EXERCISE DIRECTIONS:
Rewrite the rows from the first one through the line with "### 📋 LESSONS LEARNED", replacing "layout" with "design" and leaving everything else unchanged.

GIVEN RECORDS:
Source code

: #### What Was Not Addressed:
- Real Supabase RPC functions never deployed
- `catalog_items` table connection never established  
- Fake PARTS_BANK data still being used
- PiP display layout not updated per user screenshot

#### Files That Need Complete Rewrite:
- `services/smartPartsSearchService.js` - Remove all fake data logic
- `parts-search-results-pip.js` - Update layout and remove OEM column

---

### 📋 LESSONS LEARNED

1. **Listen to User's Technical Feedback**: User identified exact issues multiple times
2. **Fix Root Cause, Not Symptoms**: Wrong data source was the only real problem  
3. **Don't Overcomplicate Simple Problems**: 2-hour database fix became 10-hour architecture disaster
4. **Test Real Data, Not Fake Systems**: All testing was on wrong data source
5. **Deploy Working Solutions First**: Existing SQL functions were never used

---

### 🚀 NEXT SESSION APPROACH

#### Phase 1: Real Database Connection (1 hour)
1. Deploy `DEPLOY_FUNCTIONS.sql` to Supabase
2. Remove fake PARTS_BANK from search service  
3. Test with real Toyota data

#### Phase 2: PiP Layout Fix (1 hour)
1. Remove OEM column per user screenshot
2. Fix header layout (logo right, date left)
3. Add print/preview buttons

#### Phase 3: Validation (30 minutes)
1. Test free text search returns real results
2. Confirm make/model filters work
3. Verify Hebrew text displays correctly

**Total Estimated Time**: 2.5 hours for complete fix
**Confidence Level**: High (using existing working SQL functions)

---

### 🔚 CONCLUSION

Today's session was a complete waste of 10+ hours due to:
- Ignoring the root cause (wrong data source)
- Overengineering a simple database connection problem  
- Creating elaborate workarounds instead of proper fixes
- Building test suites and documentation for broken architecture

EXERCISE RESULT:
Source code

: #### What Was Not Addressed:
- Real Supabase RPC functions never deployed
- `catalog_items` table connection never established  
- Fake PARTS_BANK data still being used
- PiP display design not updated per user screenshot

#### Files That Need Complete Rewrite:
- `services/smartPartsSearchService.js` - Remove all fake data logic
- `parts-search-results-pip.js` - Update design and remove OEM column

---

### 📋 LESSONS LEARNED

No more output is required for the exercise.